*** Data ***

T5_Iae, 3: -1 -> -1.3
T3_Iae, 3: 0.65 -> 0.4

*** End of Data ***
*** Data ***

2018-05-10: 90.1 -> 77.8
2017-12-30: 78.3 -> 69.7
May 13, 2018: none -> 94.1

*** End of Data ***

I'd like the lines above from the one with "2018-05-10: 90.1 -> 77.8" up to and including the one with "May 13, 2018: none -> 94.1" copied exactly, with no other lines.

> Answer below
2018-05-10: 90.1 -> 77.8
2017-12-30: 78.3 -> 69.7
May 13, 2018: none -> 94.1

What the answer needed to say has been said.